Verify Spring Boot Actuator endpoints after deployment:

#!/bin/bash
# inflight-health-check.sh
BASE_URL=$1
MAX_RETRIES=30
RETRY_INTERVAL=10

echo "Checking health of $BASE_URL"

for i in $(seq 1 $MAX_RETRIES); do
STATUS=$(curl -s -o /dev/null -w "%{http_code}" \
"$BASE_URL/actuator/health/readiness")

if [ "$STATUS" -eq 200 ]; then
echo "✅ Health check passed (attempt $i)"

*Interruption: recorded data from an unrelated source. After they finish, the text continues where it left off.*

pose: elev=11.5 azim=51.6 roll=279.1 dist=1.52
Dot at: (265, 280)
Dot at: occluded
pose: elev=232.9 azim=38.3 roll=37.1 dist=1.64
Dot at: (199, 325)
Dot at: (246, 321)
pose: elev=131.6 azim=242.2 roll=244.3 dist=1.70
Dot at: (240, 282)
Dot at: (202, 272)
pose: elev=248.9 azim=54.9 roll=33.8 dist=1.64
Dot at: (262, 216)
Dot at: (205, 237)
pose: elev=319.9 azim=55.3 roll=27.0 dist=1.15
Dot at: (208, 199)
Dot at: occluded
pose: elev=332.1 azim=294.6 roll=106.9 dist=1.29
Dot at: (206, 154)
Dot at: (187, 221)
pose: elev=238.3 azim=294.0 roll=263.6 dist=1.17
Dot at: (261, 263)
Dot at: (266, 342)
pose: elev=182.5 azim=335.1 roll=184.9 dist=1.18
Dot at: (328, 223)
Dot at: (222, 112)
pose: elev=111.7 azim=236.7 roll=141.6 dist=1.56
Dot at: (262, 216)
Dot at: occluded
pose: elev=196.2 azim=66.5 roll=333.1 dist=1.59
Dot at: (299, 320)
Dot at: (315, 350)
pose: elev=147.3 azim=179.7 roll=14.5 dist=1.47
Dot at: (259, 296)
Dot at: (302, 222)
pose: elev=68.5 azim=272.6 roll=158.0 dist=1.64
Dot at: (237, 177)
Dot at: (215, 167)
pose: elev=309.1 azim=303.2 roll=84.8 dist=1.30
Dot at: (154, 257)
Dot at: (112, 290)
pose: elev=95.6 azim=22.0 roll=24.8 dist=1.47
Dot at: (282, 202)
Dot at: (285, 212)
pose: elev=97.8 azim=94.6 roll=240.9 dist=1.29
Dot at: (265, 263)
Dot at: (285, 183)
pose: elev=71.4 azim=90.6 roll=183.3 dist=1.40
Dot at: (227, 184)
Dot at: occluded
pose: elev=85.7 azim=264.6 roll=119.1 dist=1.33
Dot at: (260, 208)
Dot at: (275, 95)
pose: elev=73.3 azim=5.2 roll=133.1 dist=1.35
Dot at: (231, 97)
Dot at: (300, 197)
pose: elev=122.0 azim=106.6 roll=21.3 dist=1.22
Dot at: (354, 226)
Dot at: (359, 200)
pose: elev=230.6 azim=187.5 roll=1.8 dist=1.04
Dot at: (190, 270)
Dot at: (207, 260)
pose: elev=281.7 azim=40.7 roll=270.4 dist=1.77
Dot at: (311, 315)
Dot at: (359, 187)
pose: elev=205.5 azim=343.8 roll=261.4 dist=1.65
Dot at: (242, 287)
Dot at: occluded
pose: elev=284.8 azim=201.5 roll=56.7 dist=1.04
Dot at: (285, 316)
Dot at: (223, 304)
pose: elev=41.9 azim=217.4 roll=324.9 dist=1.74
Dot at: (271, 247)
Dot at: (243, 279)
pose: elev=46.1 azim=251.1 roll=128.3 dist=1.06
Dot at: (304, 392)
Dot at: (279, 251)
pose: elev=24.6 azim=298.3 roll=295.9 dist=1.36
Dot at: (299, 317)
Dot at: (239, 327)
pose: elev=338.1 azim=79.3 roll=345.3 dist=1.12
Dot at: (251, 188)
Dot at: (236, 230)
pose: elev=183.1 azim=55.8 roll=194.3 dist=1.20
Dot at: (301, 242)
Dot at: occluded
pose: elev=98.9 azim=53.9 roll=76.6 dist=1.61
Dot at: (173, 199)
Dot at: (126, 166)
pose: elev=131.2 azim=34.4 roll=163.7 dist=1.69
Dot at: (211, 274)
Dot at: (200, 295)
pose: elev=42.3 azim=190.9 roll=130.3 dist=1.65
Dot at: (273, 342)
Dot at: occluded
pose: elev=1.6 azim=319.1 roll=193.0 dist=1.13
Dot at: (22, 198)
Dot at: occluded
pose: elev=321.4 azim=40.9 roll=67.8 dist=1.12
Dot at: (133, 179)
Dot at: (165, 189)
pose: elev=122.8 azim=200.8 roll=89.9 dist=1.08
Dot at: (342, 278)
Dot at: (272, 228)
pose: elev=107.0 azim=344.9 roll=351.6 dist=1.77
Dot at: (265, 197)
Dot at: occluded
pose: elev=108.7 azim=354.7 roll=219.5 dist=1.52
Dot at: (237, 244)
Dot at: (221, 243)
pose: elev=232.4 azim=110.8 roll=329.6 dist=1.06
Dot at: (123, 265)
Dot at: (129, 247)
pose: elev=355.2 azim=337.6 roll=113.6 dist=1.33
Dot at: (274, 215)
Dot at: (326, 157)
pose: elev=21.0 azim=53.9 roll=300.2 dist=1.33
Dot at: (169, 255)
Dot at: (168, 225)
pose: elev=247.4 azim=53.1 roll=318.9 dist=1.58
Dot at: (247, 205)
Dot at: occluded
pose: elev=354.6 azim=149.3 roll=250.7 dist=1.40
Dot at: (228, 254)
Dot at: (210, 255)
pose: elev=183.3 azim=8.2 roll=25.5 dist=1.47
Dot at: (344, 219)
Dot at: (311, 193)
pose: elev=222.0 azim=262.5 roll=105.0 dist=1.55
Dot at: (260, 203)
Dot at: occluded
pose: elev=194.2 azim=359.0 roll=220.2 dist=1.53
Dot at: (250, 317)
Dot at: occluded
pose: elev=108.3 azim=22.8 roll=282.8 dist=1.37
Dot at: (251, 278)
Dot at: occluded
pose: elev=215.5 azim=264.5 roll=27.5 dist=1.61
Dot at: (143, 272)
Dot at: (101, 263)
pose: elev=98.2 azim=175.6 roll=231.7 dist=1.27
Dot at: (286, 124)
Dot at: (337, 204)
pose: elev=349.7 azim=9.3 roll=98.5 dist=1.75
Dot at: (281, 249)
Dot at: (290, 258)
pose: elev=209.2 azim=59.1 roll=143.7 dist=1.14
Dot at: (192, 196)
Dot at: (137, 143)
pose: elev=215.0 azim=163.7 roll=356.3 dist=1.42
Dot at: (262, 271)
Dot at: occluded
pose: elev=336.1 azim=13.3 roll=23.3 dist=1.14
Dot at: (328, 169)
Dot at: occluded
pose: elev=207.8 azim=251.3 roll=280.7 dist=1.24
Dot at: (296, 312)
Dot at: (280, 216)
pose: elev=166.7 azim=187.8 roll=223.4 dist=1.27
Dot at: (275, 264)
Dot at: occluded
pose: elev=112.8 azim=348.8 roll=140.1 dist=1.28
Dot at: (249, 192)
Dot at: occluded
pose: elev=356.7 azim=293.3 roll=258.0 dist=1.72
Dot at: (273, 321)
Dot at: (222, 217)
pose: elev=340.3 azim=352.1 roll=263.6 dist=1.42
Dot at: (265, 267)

# Verify business-critical downstream checks
curl -sf "$BASE_URL/actuator/health" | \
python3 -c "
import sys, json
health = json.load(sys.stdin)
components = health.get('components', {})
for name, comp in components.items():
status = comp.get('status')
if status != 'UP':
print(f'❌ Component {name} is {status}', file=sys.stderr)
sys.exit(1)
print('✅ All components healthy')
"
exit 0
fi

echo "⏳ Attempt $i/$MAX_RETRIES: status=$STATUS, retrying in ${RETRY_INTERVAL}s..."
sleep $RETRY_INTERVAL
done

echo "❌ Health check failed after $MAX_RETRIES attempts"
exit 1

3. Business Metric Validation

Verify key metrics return to baseline within expected time after deployment:

MetricAcceptable RangeRollback Trigger
HTTP 5xx rate< 0.1%> 1% for > 2 minutes
API p99 latency< 500ms> 1500ms for > 5 minutes
Transaction success rate> 99.5%< 98% for > 3 minutes
Kafka consumer lag< 5 min behind> 30 min behind
Active DB connections< 80% pool> 95% for > 1 minute

4. Canary Analysis

Automated statistical comparison between canary (new) and baseline (old) versions:

  • Uses tools like Kayenta (Netflix), Spinnaker Canary Analysis, or custom Grafana alerts
  • Compares latency percentiles, error rates, and business metrics between old and new pods
  • Automatically promotes or rolls back based on configured thresholds

Implementing Inflight Tests in Java/Spring

Dedicated Smoke Test Profile

@SpringBootTest(webEnvironment = SpringBootTest.WebEnvironment.NONE)
@ActiveProfiles("inflight")
@Tag("inflight")
class InflightSmokeTest {

@Value("${inflight.base-url}")
private String baseUrl;

@Value("${inflight.api-key}")
private String apiKey;

@Test
@DisplayName("Health endpoint returns UP")
void healthEndpoint_returnsUp() {
given()
.baseUri(baseUrl)
.when()
.get("/actuator/health")
.then()
.statusCode(200)
.body("status", equalTo("UP"));
}

@Test
@DisplayName("Transaction list API is responsive")
void transactionListApi_isResponsive() {
long start = System.currentTimeMillis();

given()
.baseUri(baseUrl)
.header("X-API-Key", apiKey)
.when()
.get("/api/v1/transactions?page=0&size=1")
.then()
.statusCode(200)
.time(lessThan(500L), TimeUnit.MILLISECONDS);

long elapsed = System.currentTimeMillis() - start;
assertThat(elapsed).isLessThan(500);
}

@Test
@DisplayName("Unauthenticated requests return 401")
void unauthenticatedRequest_returns401() {
given()
.baseUri(baseUrl)
.when()
.get("/api/v1/transactions")
.then()
.statusCode(401);
}
}
# application-inflight.yml
inflight:
base-url: ${INFLIGHT_BASE_URL:https://production.yourapp.com}
api-key: ${INFLIGHT_API_KEY}

Automated Rollback Integration

Integrate inflight test results with deployment orchestration:

# .github/workflows/deploy.yml (excerpt)
- name: Run inflight smoke tests
id: inflight
run: |
mvn test -Dgroups="inflight" \
-Dinflight.base-url=${{ env.PROD_URL }} \
-Dinflight.api-key=${{ secrets.INFLIGHT_API_KEY }}

- name: Rollback on inflight failure
if: failure() && steps.inflight.outcome == 'failure'
run: |
echo "🔴 Inflight tests failed — triggering rollback"
kubectl rollout undo deployment/transaction-service
./scripts/notify-slack.sh "Deployment rolled back: inflight tests failed"

Best Practices

PracticeGuidance
Non-destructiveInflight tests must not create or modify real production data — use dedicated test accounts or read-only operations
IdempotentSafe to re-run without side effects
FastEach test < 5 seconds; full suite < 2 minutes
Alert on failureFailed inflight tests page the on-call engineer immediately
Run continuouslySynthetic monitoring runs every 5 minutes, not just at deployment

Critical Rule

Inflight tests run against production. They must never create, modify, or delete real user data. Always use a dedicated synthetic test account with clearly marked test data.